La Trahison des élites : Christopher Lasch et l'implosion de la démocratie
"Il fut un temps où la menace venait des masses. Aujourd'hui, elle vient des sommets." Dès l'ouverture de La Révolte des élites (1996), Christopher Lasch retourne comme un gant la thèse d'Ortega y Gasset. Ce livre-testament, écrit à l'agonie, dévoile une oligarchie en rupture avec le peuple – et avec la démocratie elle-même.
Le nouveau nomadisme des élites
Lasch diagnostique un déracinement volontaire des classes professionnelles-managériales :
"Le prix de l'ascension sociale est un mode de vie itinérant. [...] Ils associent le domicile fixe aux voisins inquisiteurs, aux conventions hypocrites."
Ces élites se regroupent sur les côtes, "tournant le dos au pays profond", cultivant un mépris pour l'Amérique moyenne – jugée "ringarde", "réactionnaire" et "sexuellement répressive". Leur allégeance ? Un marché mondialisé où l'argent, le luxe et la culture pop circulent sans frontières.
Multiculturalisme : l'exotisme sans engagement
Leur adhésion au multiculturalisme révèle une conscience de touriste :
"Un bazar universel où l'on jouit de cuisines exotiques, de musiques tribales... sans s'engager sérieusement."
Cette consommation superficielle de la diversité, note Lasch, corrode le patriotisme et l'attachement aux communautés locales. L'élite ne se pense plus comme citoyenne, mais comme cliente d'un monde global.
La grande polarisation : gated communities vs misère
Les villes deviennent des champs de bataille sociaux :
"Nos grandes villes se polarisent ; la riche bourgeoisie intellectuelle se barricade dans des beaux quartiers [...] contre la misère qui menace de les submerger."
Les élites privatisent sécurité, éducation et santé, abandonnant l'espace public.
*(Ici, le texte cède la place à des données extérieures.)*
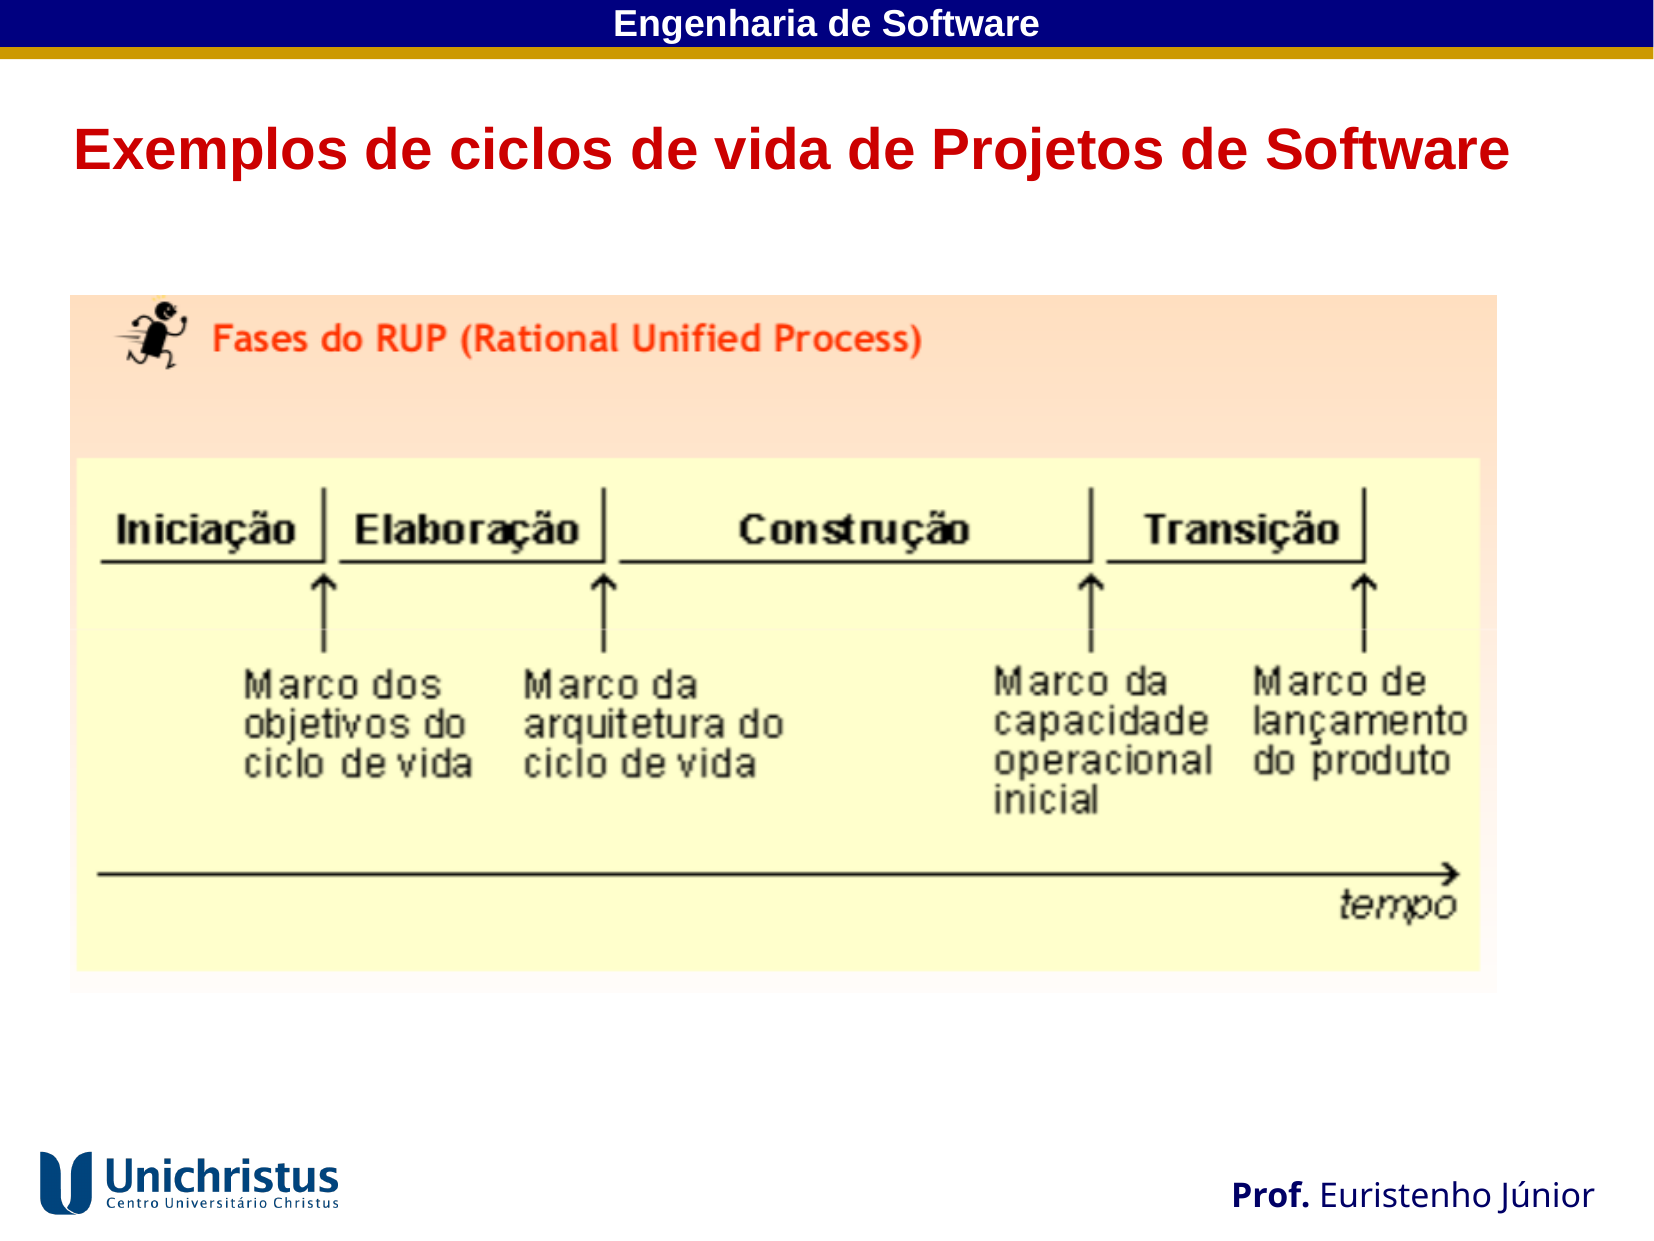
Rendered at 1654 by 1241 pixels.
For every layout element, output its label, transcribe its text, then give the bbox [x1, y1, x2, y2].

Leur promesse ? Une "promotion sélective des non-élites" dans leur caste – jamais l'égalité réelle.
L'agonie du débat public
Le mépris des élites pour le peuple devient prophétie autoréalisatrice :
"Les 'gens de bien' doutent que le citoyen ordinaire saisisse les problèmes complexes. [...] Le débat démocratique dégénère en foire d'empoigne."
Résultat ? Un paradoxe toxique :
- Les Américains sont "inondés d'informations" mais "notoirement mal informés"
- Exclus du débat, ils perdent tout intérêt pour la chose publique
- "C'est le débat seul qui donne naissance au désir d'informations utilisables"
Universités : les savoirs en miettes
Lasch fustige la fragmentation des savoirs :
"Les minorités remplacent la culture commune par des black studies, feminist studies, gay studies... Une fois le savoir réduit à l'idéologie, il suffit de diaboliser l'adversaire."
Cette logique identitaire tue la confrontation intellectuelle. Pire : elle consacre le divorce entre théorie et pratique, entre "l'esprit et le corps".
Le testament d'un Cassandre
30 ans après sa mort, Lasch reste brûlant d'actualité :
- Les Gilets jaunes et le Brexit ont incarné la fracture élites/peuple
- Les campus sont des champs de bataille identitaires
- L'espace public se réduit à des "foires d'empoigne" médiatiques
"Les choses tombent en morceaux ; le centre ne peut tenir", citait-il Yeats. Son livre n'est pas un manifeste, mais un avertissement : une démocratie où les élites fuient leurs responsabilités civiques est condamnée à l'implosion.
"L'espoir est dans les communautés qui résistent à la dissolution."